AKP Anggi menjelaskan bahwa pengungkapan kasus ini bermula dari laporan masyarakat terkait aktivitas konten bermuatan asusila yang diduga terjadi di sebuah kosan di Kelurahan Kesenden. Setelah melakukan penyelidikan, polisi mendapati bahwa kegiatan tersebut telah berlangsung selama tujuh bulan.
Dua tersangka berinisial BM (26), asal Kota Ternate, dan MF (25), asal Payakumbuh, diduga merekrut korban melalui iklan lowongan kerja di media sosial. “Modus operandinya adalah menawarkan pekerjaan di bidang fashion. Namun, setelah dihubungi, korban diberitahu bahwa lowongan tersebut penuh dan ditawari untuk membuat konten dewasa sebagai alternatif pekerjaan,” jelas AKP Anggi.
Berdasarkan penyelidikan, para korban diiming-imingi bonus dengan pendapatan sekitar lima juta rupiah per bulan. Pada saat penangkapan, terdapat sembilan korban, dua di antaranya adalah anak di bawah umur.

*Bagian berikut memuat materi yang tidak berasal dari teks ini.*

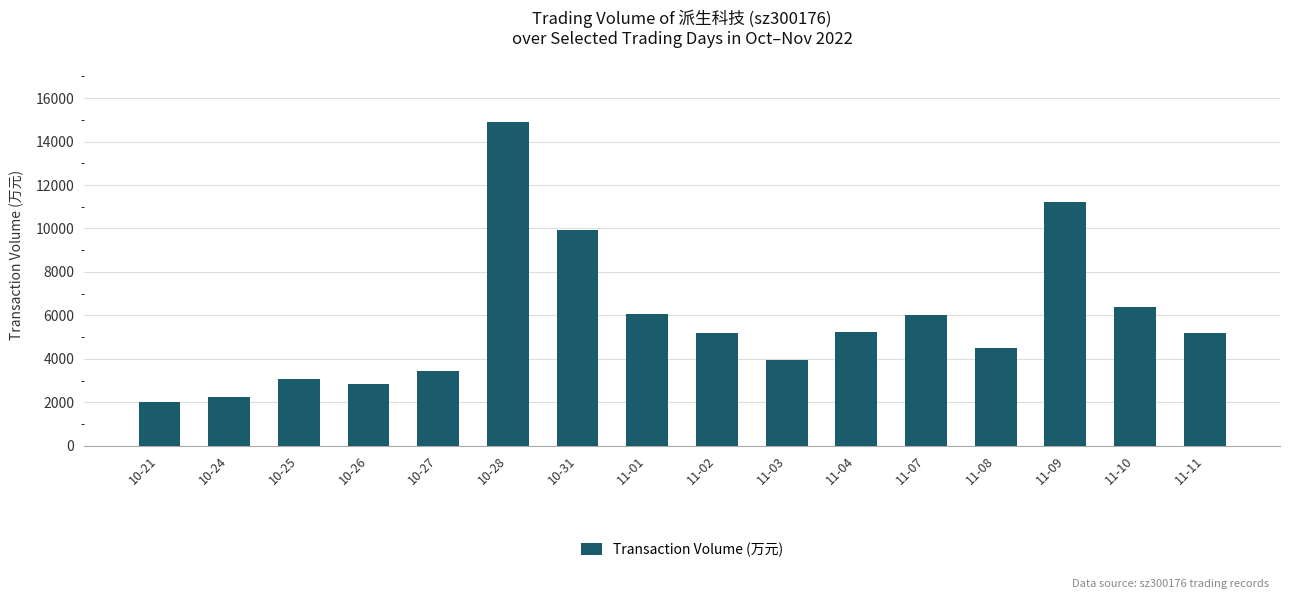

What is the maximum value shown in the chart?

14915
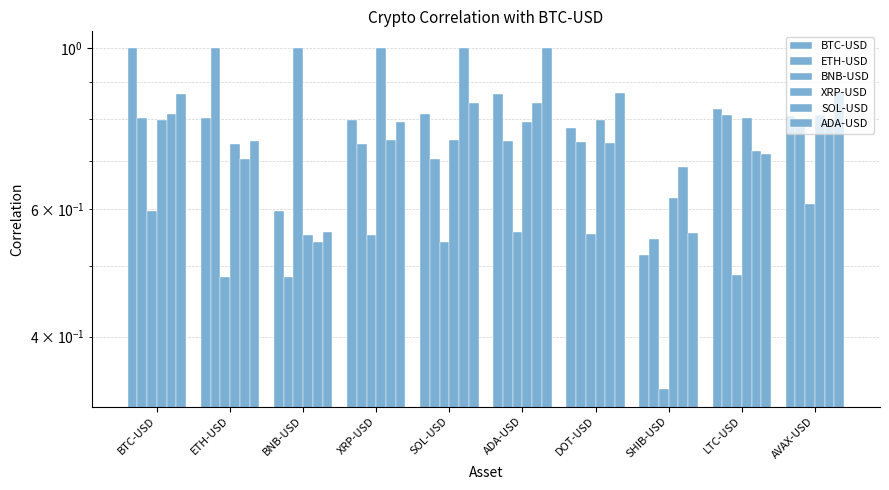

Read the BTC-USD value at LTC-USD.

0.8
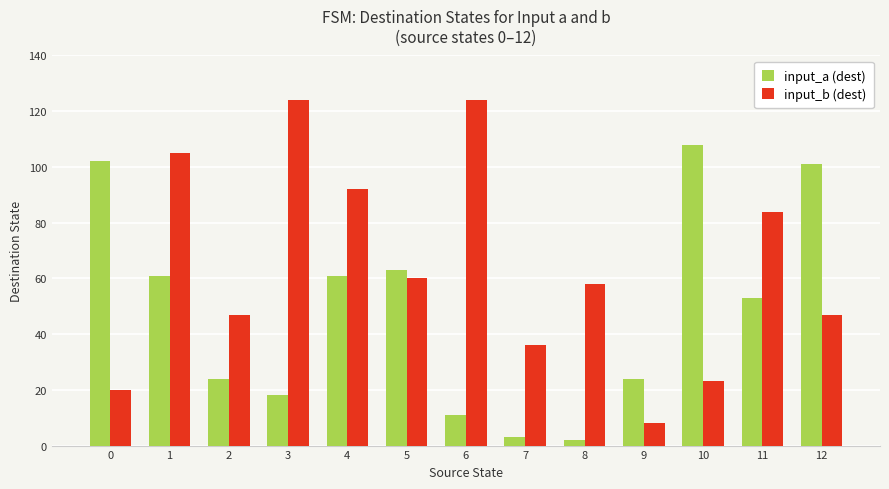

Reading right to left, transcribe all the data shown in this chart.

input_a (dest): 12=101	11=53	10=108	9=24	8=2	7=3	6=11	5=63	4=61	3=18	2=24	1=61	0=102
input_b (dest): 12=47	11=84	10=23	9=8	8=58	7=36	6=124	5=60	4=92	3=124	2=47	1=105	0=20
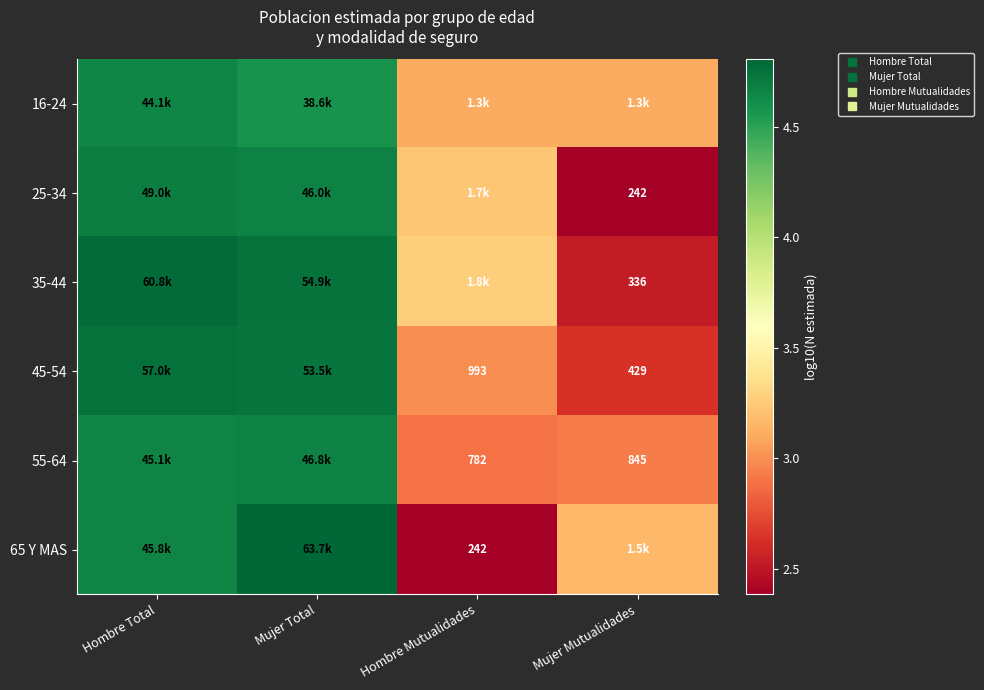

Is the value of 55-64 at Mujer Mutualidades greater than the value of 35-44 at Mujer Total?

No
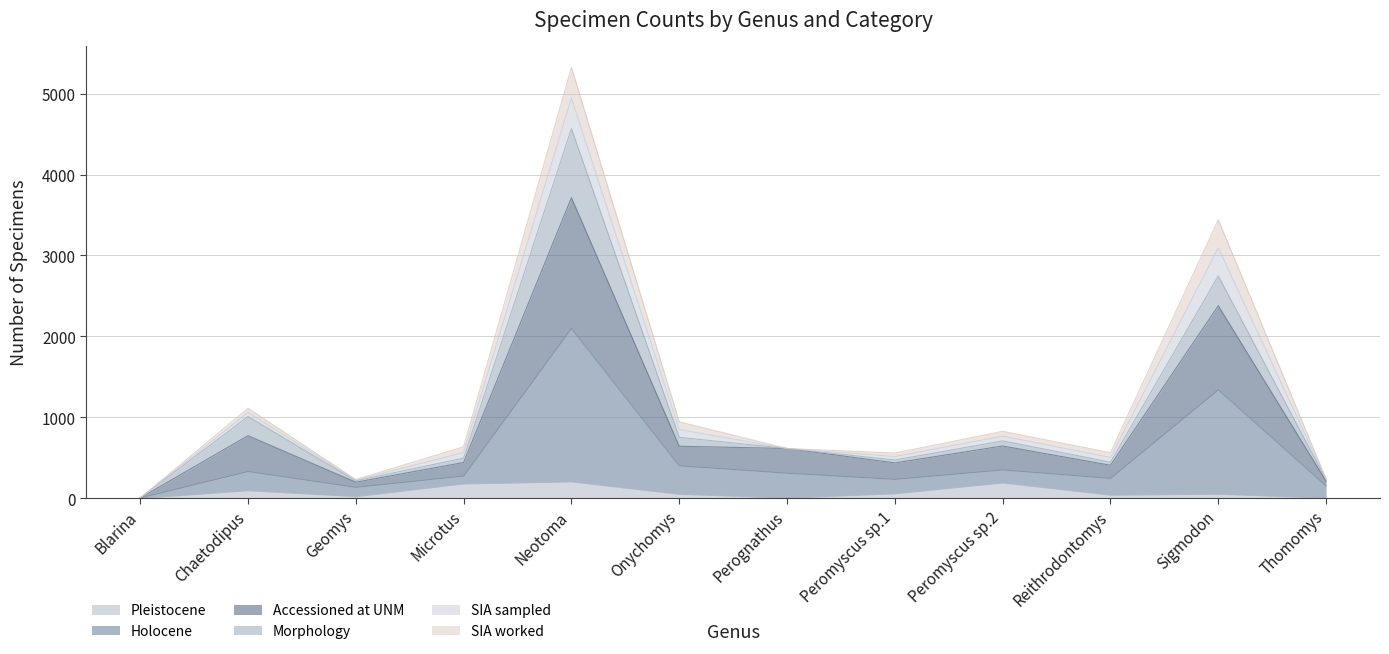

How many lines are shown in the chart?

6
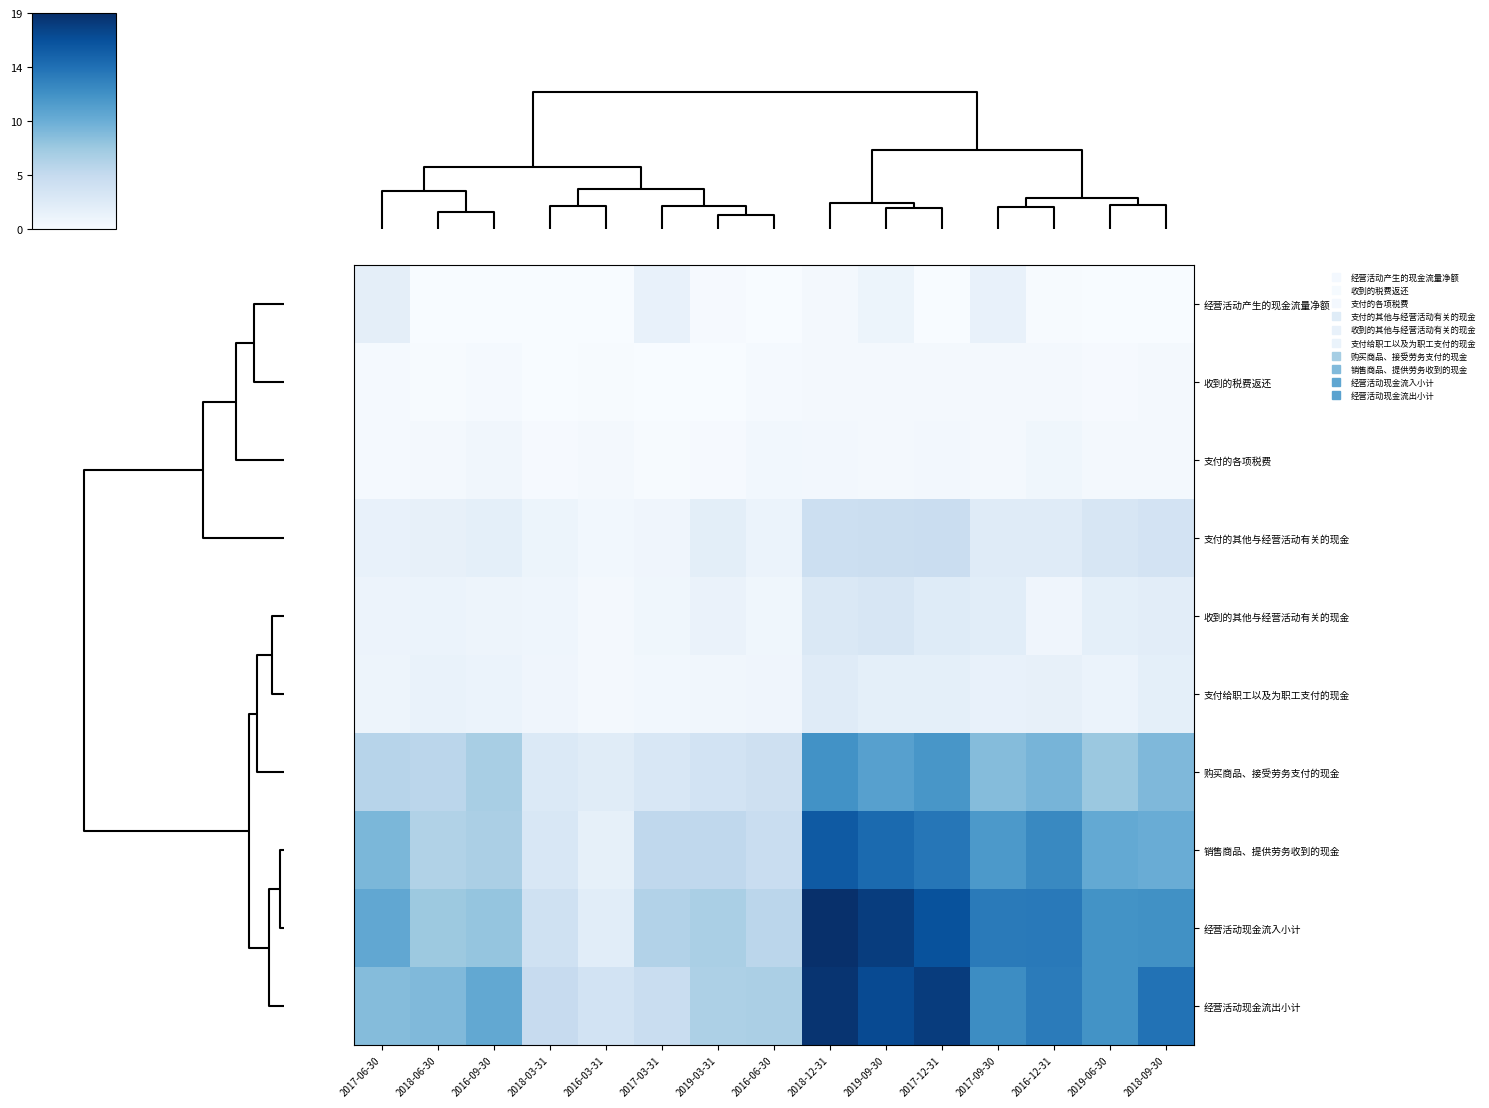

Which series has the widest spread of values?

经营活动现金流入小计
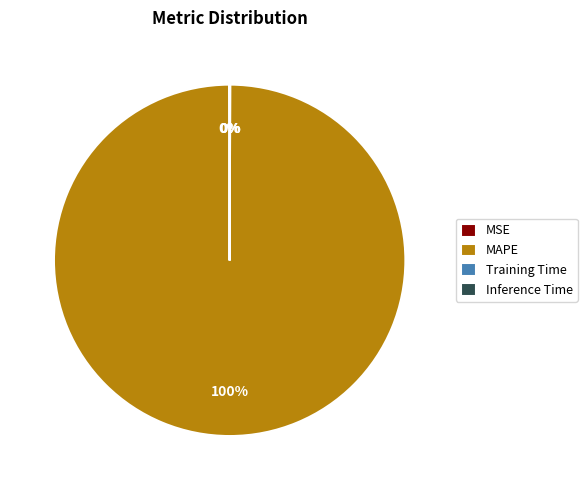

To the nearest percent, what is the difference between the largest and smallest slice percentages?

100%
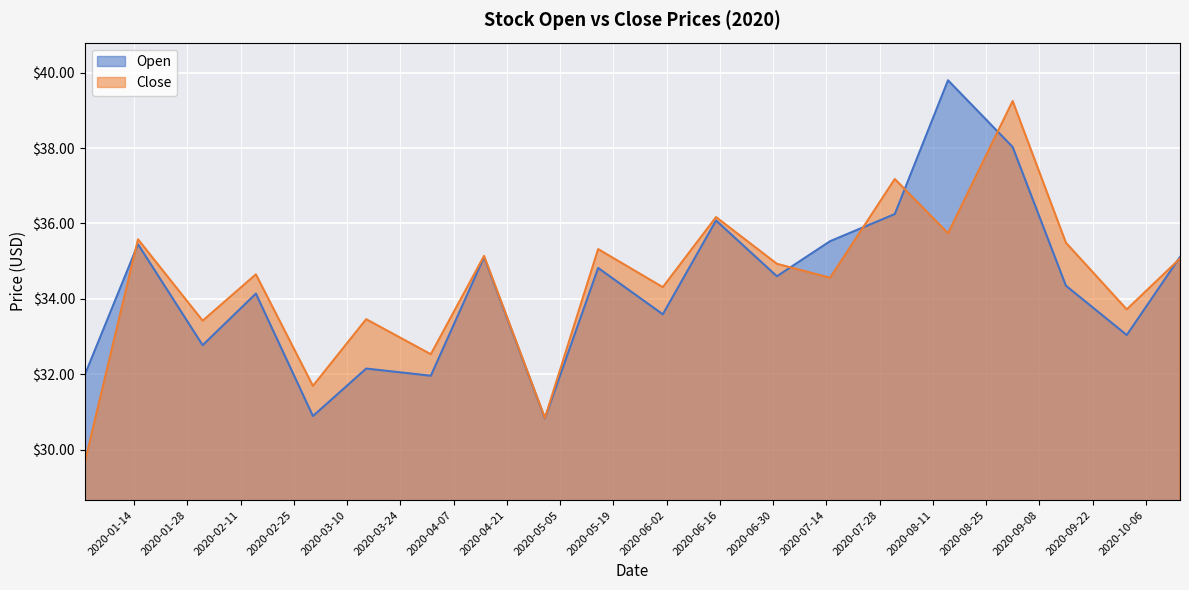

What is the smallest value displayed?

29.7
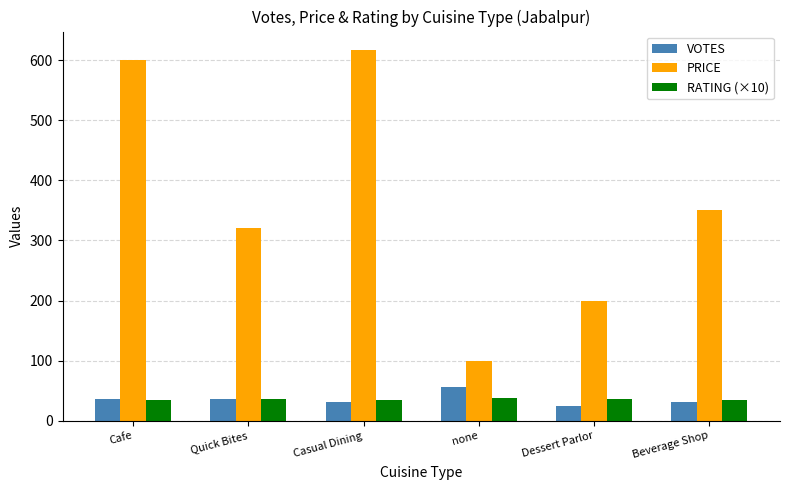

What is the value of the VOTES bar at the 1st from the left?

37.0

Tersangka diperkirakan memperoleh keuntungan sebesar 100 hingga 150 juta rupiah dari kegiatan ini. Barang bukti yang disita meliputi ponsel, tripod, dan perlengkapan lain yang digunakan untuk live streaming.
Kedua tersangka dijerat dengan pasal-pasal yang terkait dengan Tindak Pidana Perdagangan Orang, Perlindungan Anak, dan Pornografi, yang memiliki ancaman hukuman maksimal hingga 16 tahun penjara. Kasus ini kini telah selesai dalam tahap pemberkasan dan akan segera dilimpahkan ke kejaksaan untuk proses persidangan.
Polres Cirebon Kota mengimbau masyarakat untuk tetap waspada terhadap modus-modus serupa dan segera melapor jika menemukan aktivitas mencurigakan yang melibatkan anak-anak di lingkungan mereka.